_Task inputs_:

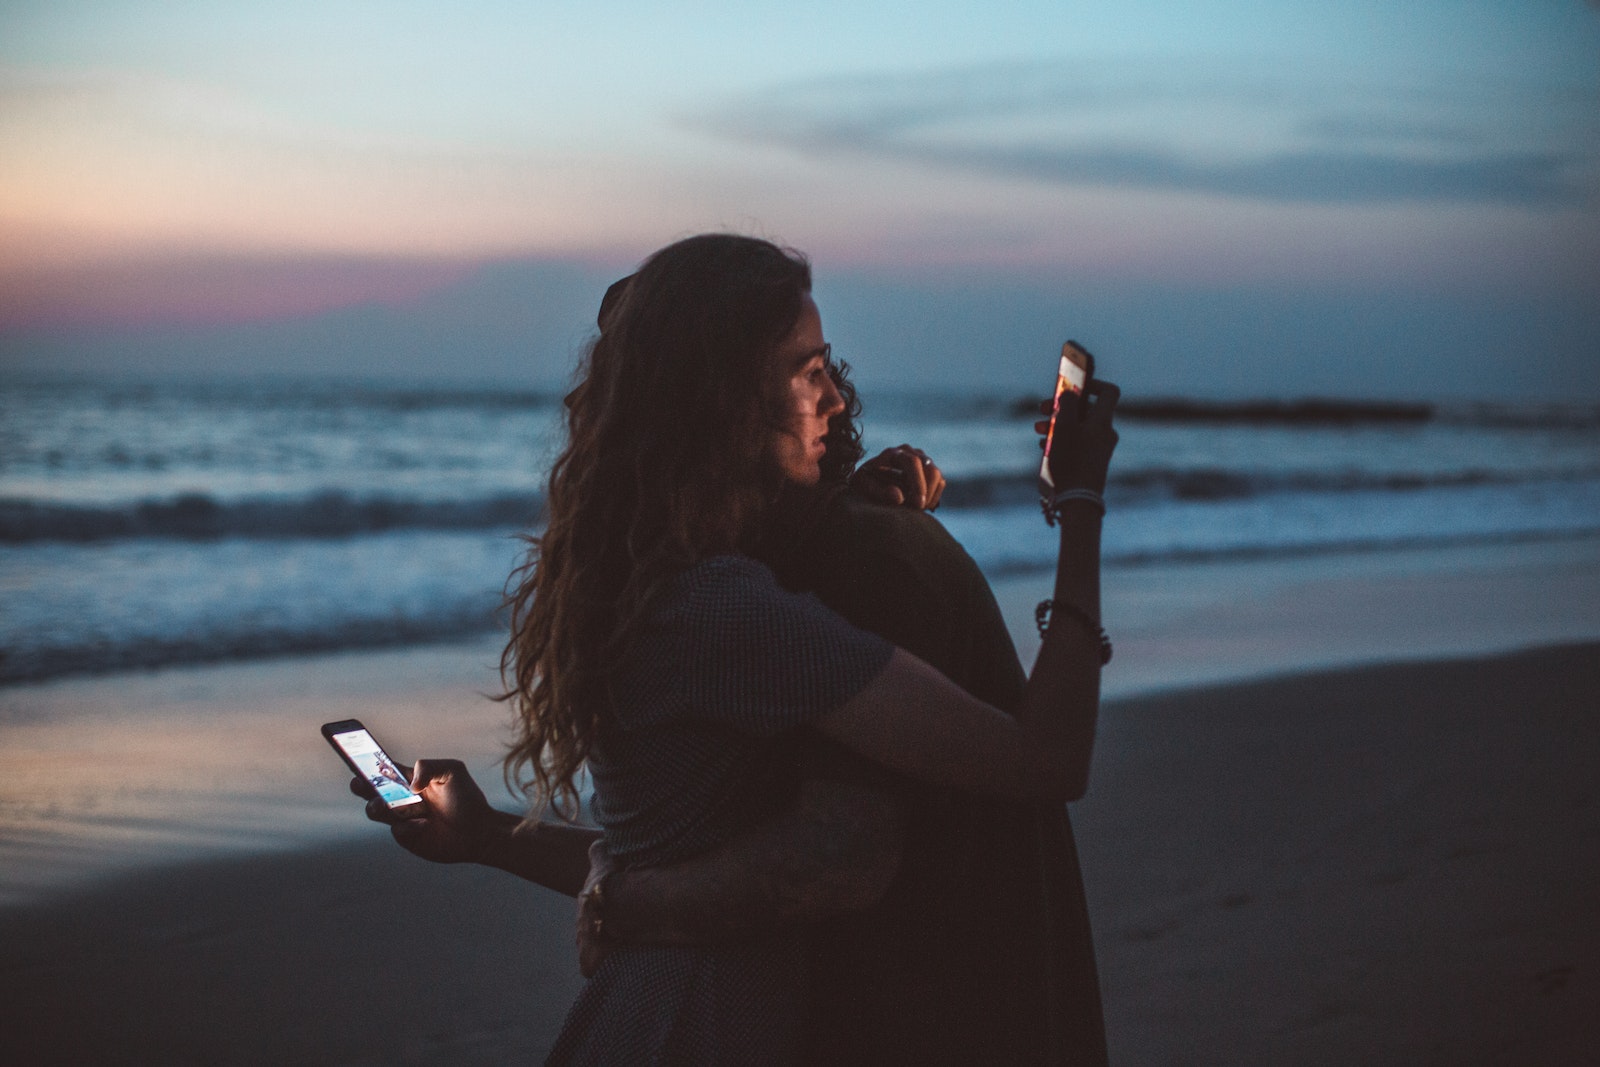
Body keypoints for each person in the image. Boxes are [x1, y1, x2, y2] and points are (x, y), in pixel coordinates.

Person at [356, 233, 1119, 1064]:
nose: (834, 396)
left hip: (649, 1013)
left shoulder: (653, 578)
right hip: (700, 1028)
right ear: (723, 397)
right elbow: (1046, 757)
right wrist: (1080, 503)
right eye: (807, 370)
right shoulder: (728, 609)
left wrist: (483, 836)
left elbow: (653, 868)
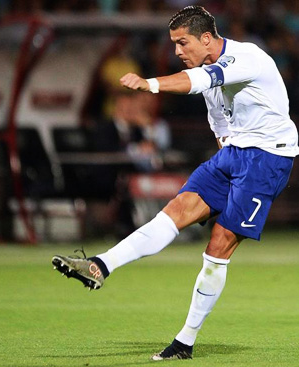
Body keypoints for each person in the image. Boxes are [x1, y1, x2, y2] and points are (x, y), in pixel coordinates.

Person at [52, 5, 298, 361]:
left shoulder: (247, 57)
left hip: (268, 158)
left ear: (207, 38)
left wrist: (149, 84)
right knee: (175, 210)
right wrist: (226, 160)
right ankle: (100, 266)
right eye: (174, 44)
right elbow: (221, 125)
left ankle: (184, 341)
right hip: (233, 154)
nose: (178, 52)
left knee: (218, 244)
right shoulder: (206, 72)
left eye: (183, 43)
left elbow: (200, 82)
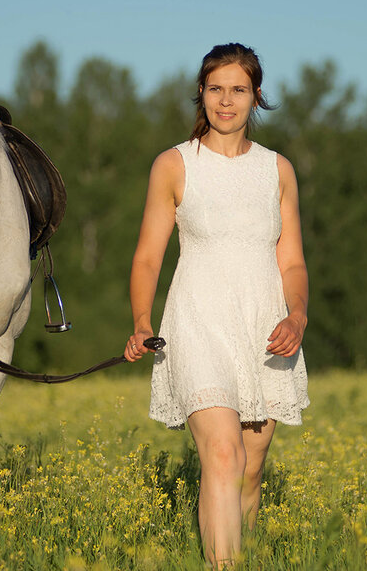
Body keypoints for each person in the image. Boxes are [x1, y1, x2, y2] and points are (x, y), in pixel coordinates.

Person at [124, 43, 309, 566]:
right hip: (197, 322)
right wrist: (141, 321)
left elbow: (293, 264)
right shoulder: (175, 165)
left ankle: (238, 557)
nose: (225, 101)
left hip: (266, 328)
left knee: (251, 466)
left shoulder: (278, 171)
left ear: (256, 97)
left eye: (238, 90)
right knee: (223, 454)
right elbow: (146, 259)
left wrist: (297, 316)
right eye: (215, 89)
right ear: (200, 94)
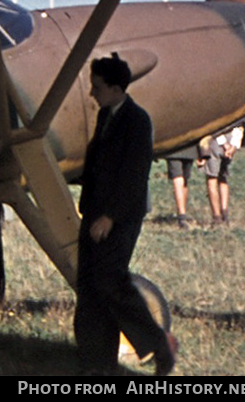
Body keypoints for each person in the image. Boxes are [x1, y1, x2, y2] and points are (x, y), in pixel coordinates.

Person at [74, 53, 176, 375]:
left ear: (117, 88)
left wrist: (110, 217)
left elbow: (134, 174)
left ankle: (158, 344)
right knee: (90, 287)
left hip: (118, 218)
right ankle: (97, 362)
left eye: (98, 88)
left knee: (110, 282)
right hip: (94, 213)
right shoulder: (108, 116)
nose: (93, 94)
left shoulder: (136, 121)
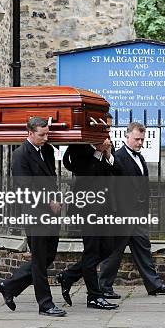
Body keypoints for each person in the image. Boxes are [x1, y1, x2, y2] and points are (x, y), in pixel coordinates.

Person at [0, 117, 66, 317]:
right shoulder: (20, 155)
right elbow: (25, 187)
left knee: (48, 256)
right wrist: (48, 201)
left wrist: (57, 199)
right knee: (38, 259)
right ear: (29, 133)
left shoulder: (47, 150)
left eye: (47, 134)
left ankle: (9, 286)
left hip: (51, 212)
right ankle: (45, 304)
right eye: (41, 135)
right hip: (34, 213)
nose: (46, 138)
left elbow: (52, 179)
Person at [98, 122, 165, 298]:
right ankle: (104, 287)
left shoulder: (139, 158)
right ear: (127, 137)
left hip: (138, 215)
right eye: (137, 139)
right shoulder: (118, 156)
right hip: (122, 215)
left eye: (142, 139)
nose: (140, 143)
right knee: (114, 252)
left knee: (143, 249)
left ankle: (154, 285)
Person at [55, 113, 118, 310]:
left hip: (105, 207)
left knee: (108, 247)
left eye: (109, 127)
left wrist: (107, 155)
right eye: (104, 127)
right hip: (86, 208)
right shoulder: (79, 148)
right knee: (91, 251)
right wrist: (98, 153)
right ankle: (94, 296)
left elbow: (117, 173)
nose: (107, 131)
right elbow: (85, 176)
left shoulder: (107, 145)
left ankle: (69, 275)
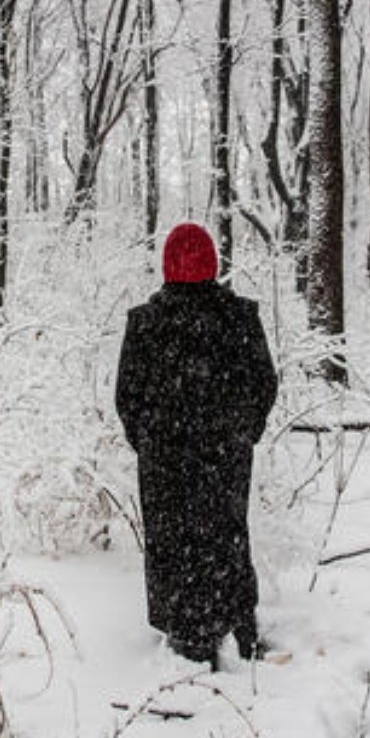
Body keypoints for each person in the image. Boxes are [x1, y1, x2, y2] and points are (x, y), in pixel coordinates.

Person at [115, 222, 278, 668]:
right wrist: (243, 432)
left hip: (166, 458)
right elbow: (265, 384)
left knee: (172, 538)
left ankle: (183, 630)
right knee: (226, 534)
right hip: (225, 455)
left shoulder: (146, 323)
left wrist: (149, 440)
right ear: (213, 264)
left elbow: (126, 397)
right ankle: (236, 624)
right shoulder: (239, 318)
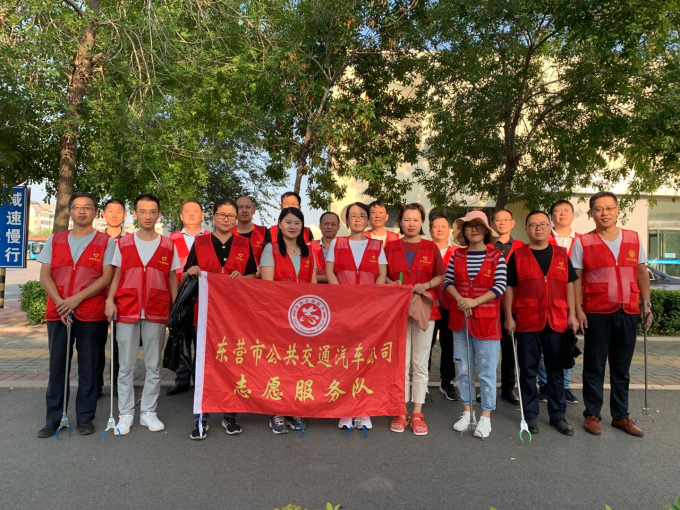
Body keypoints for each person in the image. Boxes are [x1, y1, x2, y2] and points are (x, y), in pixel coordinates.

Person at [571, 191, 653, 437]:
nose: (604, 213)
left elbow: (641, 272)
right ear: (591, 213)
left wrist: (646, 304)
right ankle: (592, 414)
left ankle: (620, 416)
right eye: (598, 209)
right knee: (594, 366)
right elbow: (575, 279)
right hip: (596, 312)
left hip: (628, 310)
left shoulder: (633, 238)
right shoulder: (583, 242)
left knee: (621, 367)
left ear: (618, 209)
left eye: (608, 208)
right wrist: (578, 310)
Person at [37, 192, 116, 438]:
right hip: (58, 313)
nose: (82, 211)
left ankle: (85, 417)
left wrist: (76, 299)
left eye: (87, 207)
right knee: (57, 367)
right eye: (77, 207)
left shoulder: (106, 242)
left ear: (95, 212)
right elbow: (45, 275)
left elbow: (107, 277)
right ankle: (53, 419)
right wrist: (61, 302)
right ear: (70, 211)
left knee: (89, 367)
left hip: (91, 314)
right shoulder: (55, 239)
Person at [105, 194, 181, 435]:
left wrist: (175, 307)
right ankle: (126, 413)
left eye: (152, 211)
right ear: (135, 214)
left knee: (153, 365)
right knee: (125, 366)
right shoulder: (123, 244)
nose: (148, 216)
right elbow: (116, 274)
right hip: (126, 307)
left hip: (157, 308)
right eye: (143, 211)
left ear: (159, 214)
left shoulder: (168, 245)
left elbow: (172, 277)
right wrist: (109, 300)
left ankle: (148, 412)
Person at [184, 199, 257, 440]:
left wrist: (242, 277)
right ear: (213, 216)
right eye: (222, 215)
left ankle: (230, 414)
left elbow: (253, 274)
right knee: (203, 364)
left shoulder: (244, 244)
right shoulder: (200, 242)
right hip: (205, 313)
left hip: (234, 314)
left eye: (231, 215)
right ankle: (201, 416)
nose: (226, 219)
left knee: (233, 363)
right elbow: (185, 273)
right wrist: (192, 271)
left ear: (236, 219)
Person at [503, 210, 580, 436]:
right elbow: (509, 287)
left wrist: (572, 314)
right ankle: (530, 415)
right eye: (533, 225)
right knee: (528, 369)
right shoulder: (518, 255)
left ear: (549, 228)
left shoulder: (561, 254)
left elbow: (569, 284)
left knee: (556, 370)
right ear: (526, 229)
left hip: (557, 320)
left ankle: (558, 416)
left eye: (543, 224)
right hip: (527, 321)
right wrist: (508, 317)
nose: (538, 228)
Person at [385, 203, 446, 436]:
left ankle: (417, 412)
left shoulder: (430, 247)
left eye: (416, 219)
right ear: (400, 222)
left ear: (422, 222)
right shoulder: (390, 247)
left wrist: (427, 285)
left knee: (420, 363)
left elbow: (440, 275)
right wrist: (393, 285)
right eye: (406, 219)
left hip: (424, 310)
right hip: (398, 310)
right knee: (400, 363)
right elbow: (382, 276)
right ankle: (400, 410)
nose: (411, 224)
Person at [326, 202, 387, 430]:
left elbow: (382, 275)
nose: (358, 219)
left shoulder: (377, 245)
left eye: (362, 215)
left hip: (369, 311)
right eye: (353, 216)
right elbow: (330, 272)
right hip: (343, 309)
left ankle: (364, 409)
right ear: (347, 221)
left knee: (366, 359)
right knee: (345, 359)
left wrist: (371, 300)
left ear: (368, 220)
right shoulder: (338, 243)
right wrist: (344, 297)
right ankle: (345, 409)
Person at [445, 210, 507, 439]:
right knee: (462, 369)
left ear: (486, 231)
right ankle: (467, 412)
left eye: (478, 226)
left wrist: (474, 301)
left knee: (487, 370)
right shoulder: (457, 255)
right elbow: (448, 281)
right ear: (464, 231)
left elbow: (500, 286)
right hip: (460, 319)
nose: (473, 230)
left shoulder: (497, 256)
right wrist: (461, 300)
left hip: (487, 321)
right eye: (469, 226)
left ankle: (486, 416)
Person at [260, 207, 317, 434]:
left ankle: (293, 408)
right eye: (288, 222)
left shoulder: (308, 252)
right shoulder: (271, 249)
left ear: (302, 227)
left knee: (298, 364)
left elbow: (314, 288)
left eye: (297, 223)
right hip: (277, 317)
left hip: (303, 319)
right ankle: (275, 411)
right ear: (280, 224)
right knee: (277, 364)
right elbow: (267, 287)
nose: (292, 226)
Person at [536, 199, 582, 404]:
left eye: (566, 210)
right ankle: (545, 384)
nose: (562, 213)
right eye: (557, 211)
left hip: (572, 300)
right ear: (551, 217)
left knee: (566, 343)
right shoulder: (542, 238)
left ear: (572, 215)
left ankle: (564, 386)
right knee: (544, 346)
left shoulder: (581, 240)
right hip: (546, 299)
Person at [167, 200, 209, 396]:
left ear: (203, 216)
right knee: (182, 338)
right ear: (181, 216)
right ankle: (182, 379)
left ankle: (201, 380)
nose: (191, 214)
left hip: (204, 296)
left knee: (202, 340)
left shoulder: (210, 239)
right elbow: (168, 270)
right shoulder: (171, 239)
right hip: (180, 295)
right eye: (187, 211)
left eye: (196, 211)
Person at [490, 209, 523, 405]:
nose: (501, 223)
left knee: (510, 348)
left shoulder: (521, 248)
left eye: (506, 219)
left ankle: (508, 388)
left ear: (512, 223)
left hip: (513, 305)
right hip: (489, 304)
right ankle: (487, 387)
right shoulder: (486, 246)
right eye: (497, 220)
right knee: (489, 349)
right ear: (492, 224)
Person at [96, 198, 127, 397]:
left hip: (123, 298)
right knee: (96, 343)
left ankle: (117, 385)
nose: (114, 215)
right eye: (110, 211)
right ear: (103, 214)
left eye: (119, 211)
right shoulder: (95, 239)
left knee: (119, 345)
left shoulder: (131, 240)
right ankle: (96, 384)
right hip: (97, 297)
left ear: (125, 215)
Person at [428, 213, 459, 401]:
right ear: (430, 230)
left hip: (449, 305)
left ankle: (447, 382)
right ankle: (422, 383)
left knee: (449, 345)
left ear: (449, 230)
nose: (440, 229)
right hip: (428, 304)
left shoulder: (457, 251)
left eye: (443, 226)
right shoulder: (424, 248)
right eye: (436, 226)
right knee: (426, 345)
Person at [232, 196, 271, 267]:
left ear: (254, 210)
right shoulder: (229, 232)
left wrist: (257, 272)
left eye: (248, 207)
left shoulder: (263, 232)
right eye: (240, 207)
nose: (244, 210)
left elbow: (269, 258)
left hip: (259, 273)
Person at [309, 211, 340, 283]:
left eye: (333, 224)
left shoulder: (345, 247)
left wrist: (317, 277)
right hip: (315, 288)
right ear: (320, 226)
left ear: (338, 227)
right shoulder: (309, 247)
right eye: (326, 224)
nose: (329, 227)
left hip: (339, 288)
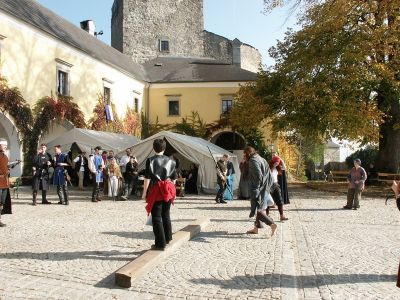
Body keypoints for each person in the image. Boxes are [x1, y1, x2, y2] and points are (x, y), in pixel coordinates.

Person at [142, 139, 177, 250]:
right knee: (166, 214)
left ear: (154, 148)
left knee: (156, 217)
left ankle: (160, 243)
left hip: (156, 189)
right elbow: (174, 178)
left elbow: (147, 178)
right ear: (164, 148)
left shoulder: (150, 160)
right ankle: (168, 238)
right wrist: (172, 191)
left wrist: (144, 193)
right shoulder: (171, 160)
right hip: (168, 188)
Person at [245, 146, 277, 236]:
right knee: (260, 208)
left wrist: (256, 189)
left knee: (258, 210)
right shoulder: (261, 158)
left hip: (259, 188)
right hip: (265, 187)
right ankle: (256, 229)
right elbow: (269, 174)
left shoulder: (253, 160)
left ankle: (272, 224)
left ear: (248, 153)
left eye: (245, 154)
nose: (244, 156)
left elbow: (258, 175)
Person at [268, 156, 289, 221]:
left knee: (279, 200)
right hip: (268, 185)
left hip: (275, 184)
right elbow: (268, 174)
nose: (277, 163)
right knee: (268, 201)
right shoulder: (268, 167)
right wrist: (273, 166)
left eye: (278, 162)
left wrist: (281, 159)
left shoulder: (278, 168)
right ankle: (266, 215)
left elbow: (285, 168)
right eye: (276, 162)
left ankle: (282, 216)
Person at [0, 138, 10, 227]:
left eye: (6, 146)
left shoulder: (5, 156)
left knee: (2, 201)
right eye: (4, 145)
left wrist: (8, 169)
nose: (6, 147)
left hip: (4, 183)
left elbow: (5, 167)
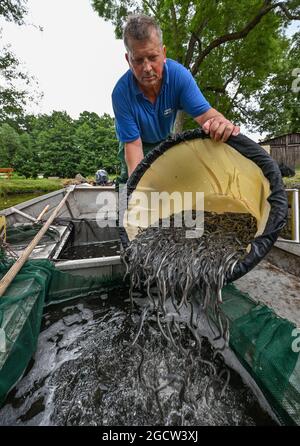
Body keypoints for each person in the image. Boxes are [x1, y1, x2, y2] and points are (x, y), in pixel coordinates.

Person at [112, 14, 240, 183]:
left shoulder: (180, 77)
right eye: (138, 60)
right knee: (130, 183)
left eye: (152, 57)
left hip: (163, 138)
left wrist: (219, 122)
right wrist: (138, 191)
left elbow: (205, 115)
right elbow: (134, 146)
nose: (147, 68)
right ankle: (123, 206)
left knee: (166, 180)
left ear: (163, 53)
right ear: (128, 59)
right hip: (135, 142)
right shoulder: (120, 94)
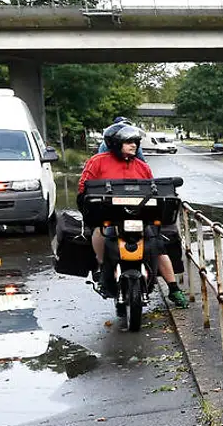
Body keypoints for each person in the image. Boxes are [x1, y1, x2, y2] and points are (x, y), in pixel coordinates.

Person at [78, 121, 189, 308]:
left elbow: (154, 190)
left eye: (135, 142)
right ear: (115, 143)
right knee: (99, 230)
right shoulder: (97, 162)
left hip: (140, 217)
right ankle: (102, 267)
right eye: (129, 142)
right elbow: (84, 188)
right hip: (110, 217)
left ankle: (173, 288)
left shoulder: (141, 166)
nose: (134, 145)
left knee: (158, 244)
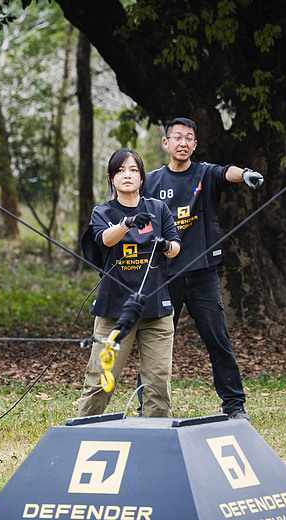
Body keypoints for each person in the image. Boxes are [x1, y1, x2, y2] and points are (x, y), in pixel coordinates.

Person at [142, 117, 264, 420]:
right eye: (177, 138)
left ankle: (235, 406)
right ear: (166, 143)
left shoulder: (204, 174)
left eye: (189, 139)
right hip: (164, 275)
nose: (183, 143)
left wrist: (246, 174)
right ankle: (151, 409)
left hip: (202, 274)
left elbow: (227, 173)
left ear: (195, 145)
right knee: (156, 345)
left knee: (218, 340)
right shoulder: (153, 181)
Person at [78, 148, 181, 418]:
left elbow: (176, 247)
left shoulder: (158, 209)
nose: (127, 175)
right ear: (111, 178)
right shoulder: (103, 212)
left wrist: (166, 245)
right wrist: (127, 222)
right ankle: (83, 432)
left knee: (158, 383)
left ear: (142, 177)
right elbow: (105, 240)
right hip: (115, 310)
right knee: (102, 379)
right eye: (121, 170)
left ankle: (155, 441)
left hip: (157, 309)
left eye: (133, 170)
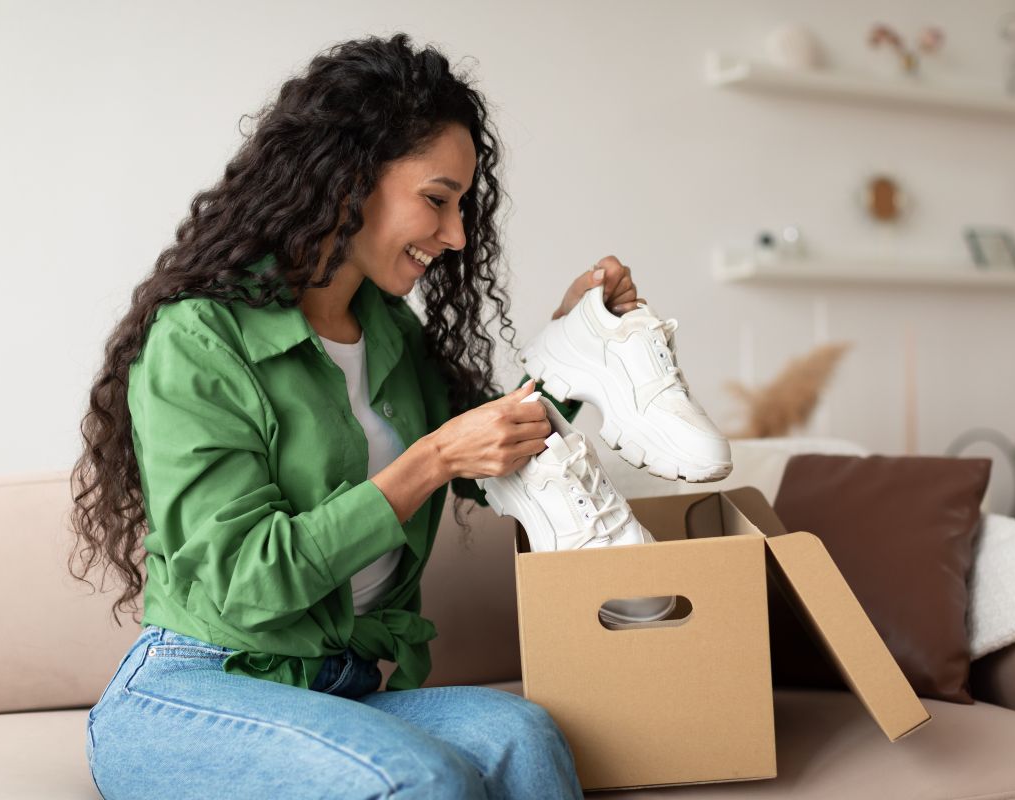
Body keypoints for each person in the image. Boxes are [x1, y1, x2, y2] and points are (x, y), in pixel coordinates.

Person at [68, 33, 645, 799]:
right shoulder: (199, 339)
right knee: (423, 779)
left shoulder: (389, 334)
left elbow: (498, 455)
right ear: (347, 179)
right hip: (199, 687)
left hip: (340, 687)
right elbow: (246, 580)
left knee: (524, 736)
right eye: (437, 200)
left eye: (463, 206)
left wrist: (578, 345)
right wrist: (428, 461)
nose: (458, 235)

_Problem statement_:
Look through the material above. Transcribe exactly the lines between the ones with "right shoulder: (97, 162)" and "right hip: (199, 687)", inclusive, and keep pictures out.

_Written solution_:
right shoulder: (97, 162)
left hip: (140, 217)
right ankle: (102, 267)
right eye: (129, 142)
right elbow: (84, 188)
right hip: (110, 217)
left ankle: (173, 288)
left shoulder: (141, 166)
nose: (134, 145)
left knee: (158, 244)
Body keypoints for each person in the image. Boxes are [x1, y1, x2, y2] and points are (x, y), in pixel coordinates.

Person at [142, 117, 264, 420]:
right eye: (177, 138)
left ankle: (235, 406)
right ear: (166, 143)
left shoulder: (204, 174)
left eye: (189, 139)
right hip: (164, 275)
nose: (183, 143)
left wrist: (246, 174)
right ankle: (151, 409)
left hip: (202, 274)
left elbow: (227, 173)
left ear: (195, 145)
right knee: (156, 345)
left knee: (218, 340)
right shoulder: (153, 181)
Person at [78, 148, 181, 418]:
left elbow: (176, 247)
left shoulder: (158, 209)
nose: (127, 175)
right ear: (111, 178)
right shoulder: (103, 212)
left wrist: (166, 245)
right wrist: (127, 222)
right ankle: (83, 432)
left knee: (158, 383)
left ear: (142, 177)
right elbow: (105, 240)
right hip: (115, 310)
right knee: (102, 379)
right eye: (121, 170)
left ankle: (155, 441)
left hip: (157, 309)
left eye: (133, 170)
Body keypoints for each person in the image. Boxes are [x1, y1, x2, y2] and points are (x, y), in pixel coordinates.

Person at [68, 33, 645, 799]:
right shoulder: (199, 339)
right knee: (423, 779)
left shoulder: (389, 334)
left elbow: (498, 455)
right ear: (347, 179)
right hip: (199, 687)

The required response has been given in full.